- **Your instructions**: Once you find the line that contains "right elbow: (86, 288)" in the entries below, give it again along with every following line, unchanged, through the final one.

....

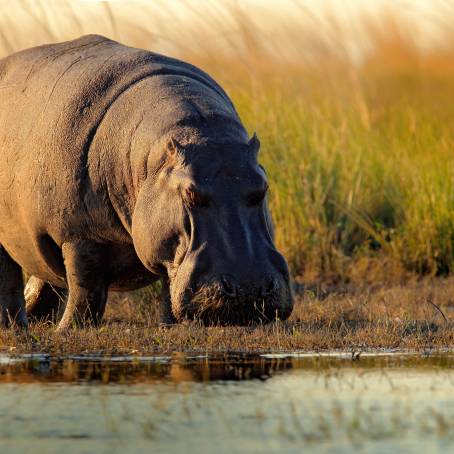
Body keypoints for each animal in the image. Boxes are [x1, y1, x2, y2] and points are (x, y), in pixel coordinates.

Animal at [0, 32, 292, 330]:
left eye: (262, 188)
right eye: (190, 193)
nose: (248, 291)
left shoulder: (161, 239)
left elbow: (168, 287)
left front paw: (171, 327)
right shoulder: (80, 235)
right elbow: (86, 288)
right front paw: (68, 330)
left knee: (45, 273)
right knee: (10, 280)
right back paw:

....

- **Solution to this problem**:
right elbow: (86, 288)
right front paw: (68, 330)
left knee: (45, 273)
right knee: (10, 280)
right back paw:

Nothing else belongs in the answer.